Friendship "Love the Stranger"
Friendship’s Merge debut, Love the Stranger, moves like a country record skipping in just the right spot, leaving its fellow travelers longing for a place they’ve only visited in their dreams. Guitarist Peter Gill, drummer Michael Cormier-O’Leary, bassist Jon Samuels, and hawkeyed balladeer Dan Wriggins map out the group’s particular, breathtaking landscape and invite the listener to share in its glory.
Between instrumental pit stops at “Kum & Go” and “Quickchek,” local references in Love the Stranger create a catalog of human perception, presented as roadside attractions. From grape jelly residue (“Ramekin”) to the site of a demolished cathedral (“St. Bonaventure”) to King of the Hill quotations (“Smooth Pursuit”), the record’s images craft a symbolic language of high and low Americana, both evocative and consistently accessible. Spending time with Love the Stranger creates a community—one in which the window between the listener and the music-maker shatters in full, until all that remains are the fragments you decide to pick up together.

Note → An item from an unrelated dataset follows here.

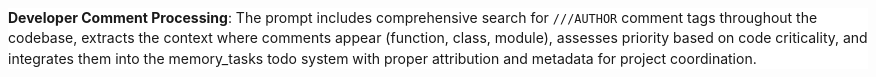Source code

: **Developer Comment Processing**: The prompt includes comprehensive search for `///AUTHOR` comment tags throughout the codebase, extracts the context where comments appear (function, class, module), assesses priority based on code criticality, and integrates them into the memory_tasks todo system with proper attribution and metadata for project coordination.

Friendship is probably already your favorite band’s favorite band, a long-revered IYKYK of DIY with a devoted cult following from Wawa to In-N-Out. With Love the Stranger, the Friendship universe only continues to expand and grow more open-hearted, more inviting, with every passing note. It’s a record that locates the listener exactly where the listener is, and wherever that may be, makes a friend out of them, too. All said and done, the age-old maxim of “Mr. Chill” holds true: “You be real with me and I’ll be real with you.”